Avec le suf­frage uni­versel et le fait que 25% de notre pop­u­la­tion active appar­tient à la fonc­tion publique ou des entre­pris­es d’E­tat à statut priv­ilégié, il est impos­si­ble chez nous de baiss­er les dépens­es publiques parce qu’au­cun politi­cien ne se ris­quera à se fâch­er avec un élec­torat si puis­sant qui vit des trans­ferts fis­caux. Résul­tat, la classe moyenne française con­tin­ue à s’ap­pau­vrir par rap­port à ses homo­logues des grands pays indus­triels du monde et, comme elle n’a pas les moyens financiers des grandes for­tunes qui peu­vent se pay­er les avo­cats et spé­cial­istes en droit fis­cal et ain­si ne pas pay­er des impôts con­fis­ca­toires, c’est la classe moyenne qui paie l’essen­tiel des impôts type IRPP ou ISF parce qu’elle n’a pas les moyens d’y échapper.

Il faut com­pren­dre l’in­dus­triel ou la pro­fes­sion libérale qui a pris le chemin de la Suisse ou du Lux­em­bourg pour ten­ter d’avoir quelques économies de côté pour le jour l’heure de la retraite sera venue. Avec ce qui se passe actuelle­ment, si on garde tout son pat­ri­moine en France, on risque de se le voir con­fis­quer légale­ment par un ISF aber­rant ou, si on doit le ven­dre parce que la retraite promise n’est pas au ren­dez vous, des impôts sur des plus val­ues lorsque ces économies ont été accu­mulées depuis longtemps.

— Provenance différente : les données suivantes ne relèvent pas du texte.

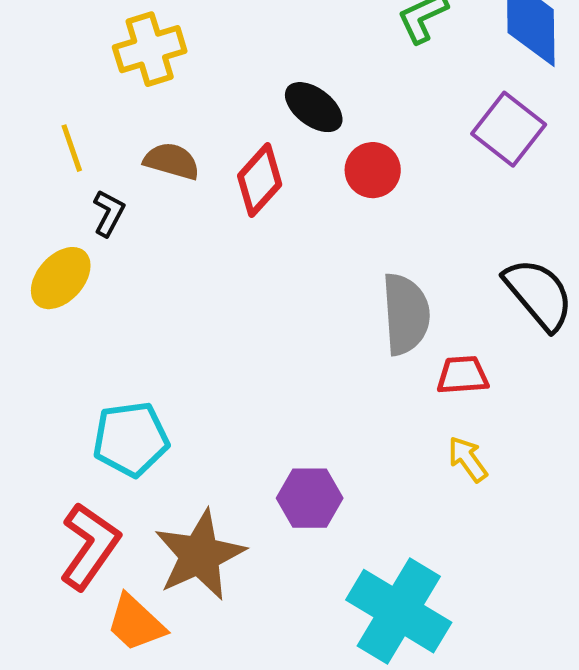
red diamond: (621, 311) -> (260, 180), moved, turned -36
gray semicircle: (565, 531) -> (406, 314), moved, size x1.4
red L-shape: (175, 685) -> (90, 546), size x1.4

Où est la Jus­tice dans cet univers ? Les ban­dits de grands chemins ont des papiers d’i­den­tité plus en règle que les hon­nêtes gens, et, si les actuels par­adis fis­caux dis­parais­sent, ils sauront en recréer sous des nou­velles formes et con­tin­ueront leur busi­ness en toute impunité.

De même ce n’est pas une note de ser­vice qui inter­di­ra la cor­rup­tion dans le Monde et je mets au défi les entre­pris­es qui tra­vail­lent au Moyen Ori­ent ou en Asie de prou­ver qu’elles n’ont pas ver­sé de com­mis­sions pour obtenir des marchés, en par­ti­c­uli­er pour les arme­ments et les avions…

Alors lais­sons au moins au con­tribuable de base la pos­si­bil­ité de ne pas se faire rack­et­ter pour sat­is­faire la boulim­ie de dém­a­gogie des hommes politiques.